### Exercise tasks:
[A] In the cyclone season article, copy the stretch from "The BOM's latest" through "Mr Browning said." word for word.
[B] Shorten the paragraph of the cyclone season article that begins "Senior climatologist Greg Browning said," keeping its main facts.
[C] Write what comes next in the article on Queensland's summer cyclone season, picking up after its final paragraph.

### Provided passage:
^^^^^^^^

Forecasters warn there's 'no room for complacency' for Queensland's summer cyclone season

The Bureau of Meteorology (BOM) has warned conditions are the ripest they have been in years for an active summer cyclone season.

Senior climatologist Greg Browning said the combination of La Niña conditions and warm ocean temperatures around northern Australia had contributed to the increased risk.

"Certainly this season is probably more favourable than any season we've seen for some time," he said. 

The surface temperature of the Coral Sea during December was the second hottest since records began in 1900. 

A tropical low several hundred kilometres off the Cairns coast brought torrential rain and flooding to central and north Queensland over the past week.

It was expected to develop into a tropical cyclone early on Saturday morning, but the weather bureau later gave an update that no significant systems were expected to develop in the next seven days.

The BOM's latest cyclone outlook, released in October, predicted an above-average number of tropical cyclones this season

Since records began in 1970, Australia has seen an average of 11 cyclones a year, with four typically crossing the coast. 

"There has actually been quite a significant trend in a reduction of tropical cyclone activity across the Australian region," Mr Browning said.

^^^^^^^^

[Collection entries]
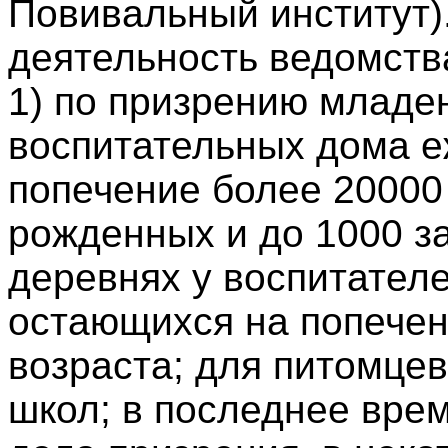
Повивальный институт)
деятельность ведомств
1) по призрению младе
воспитательных дома е
попечение более 20000
рожденных и до 1000 з
деревнях у воспитателе
остающихся на попечен
возраста; для питомце
школ; в последнее вре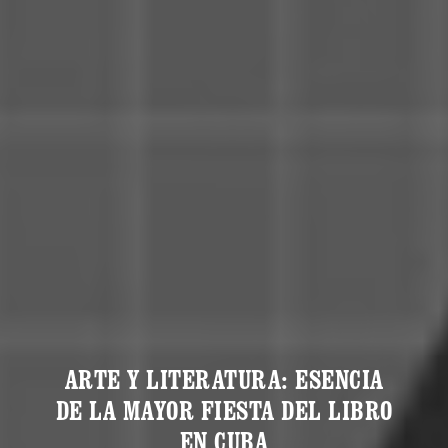
ARTE Y LITERATURA: ESENCIA
DE LA MAYOR FIESTA DEL LIBRO
EN CUBA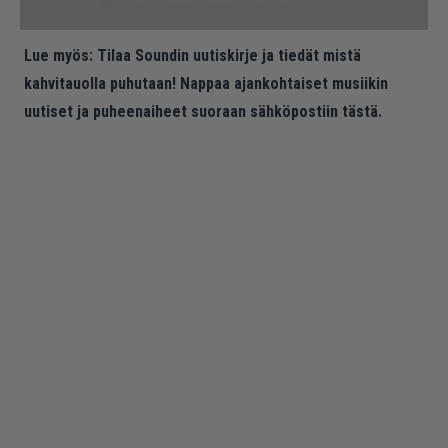
Lue myös:
Tilaa Soundin uutiskirje ja tiedät mistä
kahvitauolla puhutaan! Nappaa ajankohtaiset musiikin
uutiset ja puheenaiheet suoraan sähköpostiin tästä.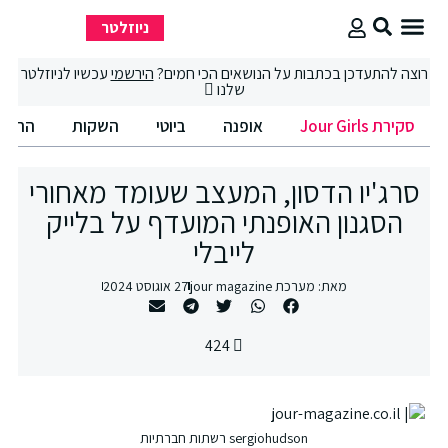
ניוזלטר
סקירת Jour Girls
סיבוב קניות
החיים הטובים
רוצה להתעדכן בכתבות על הנושאים הכי חמים?
הירשמי
עכשיו לניוזלטר
שלנו
סקירת Jour Girls
אופנה
ביוטי
השקות
החיים
סרג'יו הדסון, המעצב שעומד מאחורי
הסגנון האופנתי המועדף על בלייק
לייבלי
מאת:
מערכת jour magazine
27 אוגוסט 2024
424
sergiohudson רשתות חברתיות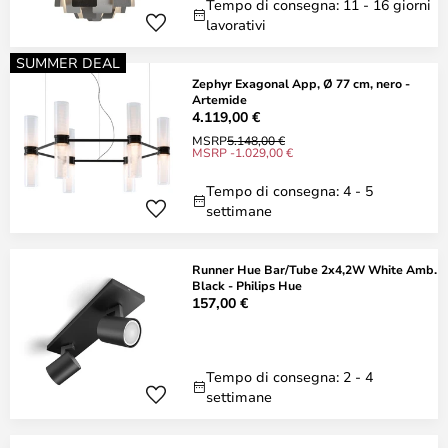
Tempo di consegna: 11 - 16 giorni
lavorativi
SUMMER DEAL
Zephyr Exagonal App, Ø 77 cm, nero -
Artemide
4.119,00 €
MSRP
5.148,00 €
MSRP -1.029,00 €
Tempo di consegna: 4 - 5
settimane
Runner Hue Bar/Tube 2x4,2W White Amb.
Black - Philips Hue
157,00 €
Tempo di consegna: 2 - 4
settimane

^^^^^^^^

### Answers to the exercises:
[A]
The BOM's latest cyclone outlook, released in October, predicted an above-average number of tropical cyclones this season

Since records began in 1970, Australia has seen an average of 11 cyclones a year, with four typically crossing the coast. 

"There has actually been quite a significant trend in a reduction of tropical cyclone activity across the Australian region," Mr Browning said.

[B] Greg Browning, a senior climatologist, attributed the increased risk to La Niña conditions combined with warm ocean temperatures around northern Australia.

[C]
"It's actually been relatively unusual since about 2000 that we've seen more than 11 tropical cyclones in a season.

"The average now is closer to nine per season."

Australia has seen two cyclones so far this summer — Tropical Cyclone Darian in the Indian Ocean, and Tropical Cyclone Ellie — which brought a deluge to the Northern Territory and Kimberley. 

"Those numbers are pretty clear that we are really we haven't reached the peak period of the season, which is normally February," Mr Browning said. 

"When you're in a La Niña year, which we currently still are, the risk increases statistically."

Mr Browning said Queensland sees an average of four tropical cyclones develop each cyclone season. 

"We haven't really had a major tropical cyclone in Queensland probably since Debbie," he said. 

"You just don't know where and when the cyclone is going to hit, so really, there's certainly no room for complacency at this time of the year."